There are many ways to approach this question, but there are two popular traps that your brand should try to avoid. The first is creating an artificial division between print and digital efforts. By using traditional collateral to push one funnel while digital material pushes another, brands can end up accidentally creating artificial audience segments that are only informative insofar as they tell you where a viewer initially was onboarded—which frequently won’t give you a full picture of what interests or engages your audience. The second trap to avoid is integrating without tracking. For every piece of material you send out that just pushes a general website or email address, you’ll have yet one more undefined variable when it comes to determining ROI for your campaigns.
Effective integration at the top of the funnel means coming up with an organic way for your audience to move online from print (or vice versa) while also implementing a way of tracking the specific actions that happen during that bridge. Here are some ways easy ways to accomplish this:
- Microsites and Landing Pages. Rather than just pointing people to your website, you can try pointing them to a specific page that is only discoverable by people who have seen your print promotion. This is far from foolproof (as even the least tech-savvy internet user may still just go to your homepage and ignore the landing page), so microsites with unique URLs can be helpful here.

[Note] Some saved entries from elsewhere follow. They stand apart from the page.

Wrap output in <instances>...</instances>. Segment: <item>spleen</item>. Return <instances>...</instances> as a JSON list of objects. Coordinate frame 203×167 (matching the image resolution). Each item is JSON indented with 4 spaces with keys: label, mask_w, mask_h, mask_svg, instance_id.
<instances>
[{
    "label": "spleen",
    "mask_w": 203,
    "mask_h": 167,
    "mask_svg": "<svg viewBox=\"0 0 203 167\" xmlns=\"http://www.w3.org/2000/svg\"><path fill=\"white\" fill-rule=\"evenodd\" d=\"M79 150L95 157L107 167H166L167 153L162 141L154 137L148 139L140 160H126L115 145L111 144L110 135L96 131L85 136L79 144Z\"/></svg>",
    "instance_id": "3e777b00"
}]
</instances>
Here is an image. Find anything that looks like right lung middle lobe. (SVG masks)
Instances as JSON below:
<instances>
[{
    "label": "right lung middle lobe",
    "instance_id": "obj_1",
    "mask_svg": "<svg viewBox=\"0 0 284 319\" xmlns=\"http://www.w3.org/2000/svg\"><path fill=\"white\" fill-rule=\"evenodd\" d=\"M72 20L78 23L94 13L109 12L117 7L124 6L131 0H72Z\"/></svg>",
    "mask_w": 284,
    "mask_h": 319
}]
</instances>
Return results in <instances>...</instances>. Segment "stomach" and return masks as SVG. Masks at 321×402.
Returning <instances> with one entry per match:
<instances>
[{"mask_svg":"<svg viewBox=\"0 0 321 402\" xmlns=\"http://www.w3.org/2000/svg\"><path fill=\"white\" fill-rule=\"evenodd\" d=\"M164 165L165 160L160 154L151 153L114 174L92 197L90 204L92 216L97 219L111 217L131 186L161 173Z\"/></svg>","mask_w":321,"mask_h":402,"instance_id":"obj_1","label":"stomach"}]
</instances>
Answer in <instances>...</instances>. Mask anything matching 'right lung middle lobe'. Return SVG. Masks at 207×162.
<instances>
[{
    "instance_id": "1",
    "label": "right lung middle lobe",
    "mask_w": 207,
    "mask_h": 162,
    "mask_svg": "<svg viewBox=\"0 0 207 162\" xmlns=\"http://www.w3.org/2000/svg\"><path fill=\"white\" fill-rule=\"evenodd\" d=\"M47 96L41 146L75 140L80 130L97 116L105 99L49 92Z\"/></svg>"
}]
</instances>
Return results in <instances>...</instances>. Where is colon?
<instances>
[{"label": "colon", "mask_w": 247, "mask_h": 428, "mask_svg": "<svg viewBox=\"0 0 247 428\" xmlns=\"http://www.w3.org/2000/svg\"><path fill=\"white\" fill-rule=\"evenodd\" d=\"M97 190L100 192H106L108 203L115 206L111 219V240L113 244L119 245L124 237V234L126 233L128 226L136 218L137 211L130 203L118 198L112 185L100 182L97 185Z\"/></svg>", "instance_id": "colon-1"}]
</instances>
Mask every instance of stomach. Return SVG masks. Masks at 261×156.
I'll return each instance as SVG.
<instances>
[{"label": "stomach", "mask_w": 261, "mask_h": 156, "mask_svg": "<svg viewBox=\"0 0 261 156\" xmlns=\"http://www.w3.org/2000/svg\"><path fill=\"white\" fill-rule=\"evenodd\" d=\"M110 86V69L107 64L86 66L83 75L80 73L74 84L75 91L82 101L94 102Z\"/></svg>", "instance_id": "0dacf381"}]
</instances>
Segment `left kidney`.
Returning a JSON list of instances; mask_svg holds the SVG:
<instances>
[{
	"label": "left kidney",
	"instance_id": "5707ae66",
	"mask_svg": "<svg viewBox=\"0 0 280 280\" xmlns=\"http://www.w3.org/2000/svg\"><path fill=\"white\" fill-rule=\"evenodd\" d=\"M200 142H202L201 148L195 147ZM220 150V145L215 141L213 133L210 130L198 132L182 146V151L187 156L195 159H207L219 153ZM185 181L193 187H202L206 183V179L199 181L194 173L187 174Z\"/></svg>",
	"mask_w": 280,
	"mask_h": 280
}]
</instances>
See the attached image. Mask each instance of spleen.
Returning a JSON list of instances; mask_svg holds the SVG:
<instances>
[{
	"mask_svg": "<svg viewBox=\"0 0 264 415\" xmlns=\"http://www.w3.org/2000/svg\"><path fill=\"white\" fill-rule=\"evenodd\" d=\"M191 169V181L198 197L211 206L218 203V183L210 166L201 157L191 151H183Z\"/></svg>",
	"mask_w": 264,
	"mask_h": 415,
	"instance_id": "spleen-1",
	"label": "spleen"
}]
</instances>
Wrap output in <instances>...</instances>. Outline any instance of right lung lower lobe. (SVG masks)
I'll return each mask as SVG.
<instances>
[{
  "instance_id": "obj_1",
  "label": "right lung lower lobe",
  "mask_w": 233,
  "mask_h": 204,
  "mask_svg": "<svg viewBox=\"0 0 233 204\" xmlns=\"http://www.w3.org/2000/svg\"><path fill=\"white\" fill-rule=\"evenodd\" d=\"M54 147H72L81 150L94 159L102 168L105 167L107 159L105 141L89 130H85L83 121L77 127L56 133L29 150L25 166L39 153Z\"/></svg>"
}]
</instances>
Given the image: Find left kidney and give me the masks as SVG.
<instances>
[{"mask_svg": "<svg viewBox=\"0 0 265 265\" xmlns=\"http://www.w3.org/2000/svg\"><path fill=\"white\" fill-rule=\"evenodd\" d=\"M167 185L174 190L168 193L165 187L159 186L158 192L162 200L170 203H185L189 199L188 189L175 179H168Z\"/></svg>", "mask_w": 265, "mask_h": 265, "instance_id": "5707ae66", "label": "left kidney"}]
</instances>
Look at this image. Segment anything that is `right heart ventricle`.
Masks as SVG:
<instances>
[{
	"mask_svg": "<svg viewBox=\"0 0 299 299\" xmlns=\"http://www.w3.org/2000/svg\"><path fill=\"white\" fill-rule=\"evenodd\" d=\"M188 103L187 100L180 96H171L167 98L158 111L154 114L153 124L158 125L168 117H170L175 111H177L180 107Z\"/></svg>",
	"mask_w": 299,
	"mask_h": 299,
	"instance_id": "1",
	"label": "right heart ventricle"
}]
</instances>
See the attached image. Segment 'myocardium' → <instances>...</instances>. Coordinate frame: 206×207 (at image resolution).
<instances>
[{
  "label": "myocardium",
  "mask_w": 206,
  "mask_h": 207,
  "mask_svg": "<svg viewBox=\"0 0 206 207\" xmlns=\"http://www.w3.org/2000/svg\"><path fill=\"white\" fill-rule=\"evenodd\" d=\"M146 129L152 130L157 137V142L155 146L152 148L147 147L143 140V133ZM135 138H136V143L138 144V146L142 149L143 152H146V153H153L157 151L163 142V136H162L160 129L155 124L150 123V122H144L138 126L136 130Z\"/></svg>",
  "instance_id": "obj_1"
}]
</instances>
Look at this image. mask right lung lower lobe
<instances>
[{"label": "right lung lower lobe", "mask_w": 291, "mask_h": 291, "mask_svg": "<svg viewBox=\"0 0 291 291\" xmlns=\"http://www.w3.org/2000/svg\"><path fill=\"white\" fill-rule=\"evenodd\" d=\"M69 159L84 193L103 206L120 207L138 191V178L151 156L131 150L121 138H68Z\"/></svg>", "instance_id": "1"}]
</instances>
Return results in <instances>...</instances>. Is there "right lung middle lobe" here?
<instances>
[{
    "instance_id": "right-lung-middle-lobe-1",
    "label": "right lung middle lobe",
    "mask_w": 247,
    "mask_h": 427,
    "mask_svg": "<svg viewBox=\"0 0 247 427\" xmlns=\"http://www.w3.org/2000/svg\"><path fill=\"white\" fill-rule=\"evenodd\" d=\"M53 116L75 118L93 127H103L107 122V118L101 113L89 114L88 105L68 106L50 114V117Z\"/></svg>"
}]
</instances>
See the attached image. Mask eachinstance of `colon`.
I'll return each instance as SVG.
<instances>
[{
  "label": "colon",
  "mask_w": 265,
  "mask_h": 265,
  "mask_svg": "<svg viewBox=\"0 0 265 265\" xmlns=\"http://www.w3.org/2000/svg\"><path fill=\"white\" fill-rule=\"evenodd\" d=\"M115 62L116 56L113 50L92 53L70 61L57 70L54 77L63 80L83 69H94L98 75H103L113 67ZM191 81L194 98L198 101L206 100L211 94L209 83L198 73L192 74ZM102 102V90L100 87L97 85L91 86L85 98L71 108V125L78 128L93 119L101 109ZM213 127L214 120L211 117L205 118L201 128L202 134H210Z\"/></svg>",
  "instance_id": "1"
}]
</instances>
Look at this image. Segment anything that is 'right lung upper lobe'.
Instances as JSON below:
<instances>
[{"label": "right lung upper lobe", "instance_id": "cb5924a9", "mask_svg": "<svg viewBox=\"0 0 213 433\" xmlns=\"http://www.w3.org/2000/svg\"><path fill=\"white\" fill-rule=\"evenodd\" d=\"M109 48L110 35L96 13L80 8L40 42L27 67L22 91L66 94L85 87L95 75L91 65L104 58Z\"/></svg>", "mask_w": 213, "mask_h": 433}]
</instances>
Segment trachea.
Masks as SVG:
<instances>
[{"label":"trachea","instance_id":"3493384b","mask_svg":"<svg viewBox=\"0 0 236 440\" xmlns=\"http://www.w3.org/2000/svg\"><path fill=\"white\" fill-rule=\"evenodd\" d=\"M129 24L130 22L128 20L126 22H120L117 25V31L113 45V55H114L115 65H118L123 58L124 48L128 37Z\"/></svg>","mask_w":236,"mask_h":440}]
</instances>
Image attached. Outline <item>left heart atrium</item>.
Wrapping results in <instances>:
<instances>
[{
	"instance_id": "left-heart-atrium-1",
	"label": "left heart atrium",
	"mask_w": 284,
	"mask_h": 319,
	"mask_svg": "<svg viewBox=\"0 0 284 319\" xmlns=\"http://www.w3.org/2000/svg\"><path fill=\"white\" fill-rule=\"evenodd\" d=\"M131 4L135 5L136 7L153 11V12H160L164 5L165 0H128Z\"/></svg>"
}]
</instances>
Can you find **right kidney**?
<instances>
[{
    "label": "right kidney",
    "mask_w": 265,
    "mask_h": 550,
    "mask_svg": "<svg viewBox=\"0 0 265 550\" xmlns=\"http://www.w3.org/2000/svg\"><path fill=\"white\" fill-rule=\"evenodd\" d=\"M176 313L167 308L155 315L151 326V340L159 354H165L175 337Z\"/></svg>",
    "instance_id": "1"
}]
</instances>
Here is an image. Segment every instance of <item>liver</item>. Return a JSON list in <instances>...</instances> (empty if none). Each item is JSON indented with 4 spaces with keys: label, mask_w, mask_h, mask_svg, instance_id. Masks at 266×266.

- QR Codes. Particularly effective with younger audiences, QR codes can direct people to your homepage while also helping your attribute specific traffic from given promotions. You’ll want to ensure you have a responsively designed website however, as this ensures a mobile visit.
- Google Voice Calling. Many print promotions try to push people into conversations with your brand over the phone. But if you use the same toll-free number for all of your promotions, your best bet for attribution is to ask every customer how they ended up on the line with your rep. An easier approach can be to set up a system of Google Voice numbers that all redirect to the same place. Assign each number to an individual piece of collateral, and you’ll get data on what is (or isn’t) performing—without the hassle of setting up new lines or asking callers for attribution.
Crafting for the Bottom of the Funnel
There are a million different ways that brands have used print marketing to get the attention of new audiences through the years. But as with many other top-of-funnel tactics, the pervasiveness of this material often cheapens it. While ensuring your material reaches your audience’s hands is useful, doing so at the expense of creating an experience from your brand can be detrimental in the long run. But there are some powerful ways to utilize print to improve conversion and retention, right alongside awareness and visibility.
One powerful way to do this is to move from digital-first to print. Consider your digital marketing strategy for a moment. Somewhere along the line, you likely found a way to identify particularly qualified or interested leads—maybe they’ve requested some material, made an initial purchase, or performed any other number of actions. By finding a way to give this segment of your audience powerful, palpable material, you can elaborate on your brand’s story, while also giving your customer something to hold that will (hopefully) have a powerful impact on the affinity they hold with your brand. One of my favorite examples of this comes from Musicbed, a sound licensing company that provides music for ads and films. Musicbed created a full-color magazine publication that helps it identify particularly invested members of its audience, while also creating a space to speak about its industry and provide meaningful content. Magazines aren’t new, but a high-quality one from a small digital company can still leave a huge impact.
Ultimately, the internet and printing press are both technologies that encourage people to integrate, disseminate, and communicate. The same three goals can be said of your marketing. Find ways to bring ink and internet together for your brand, and you’ll see results as tangible as paper itself.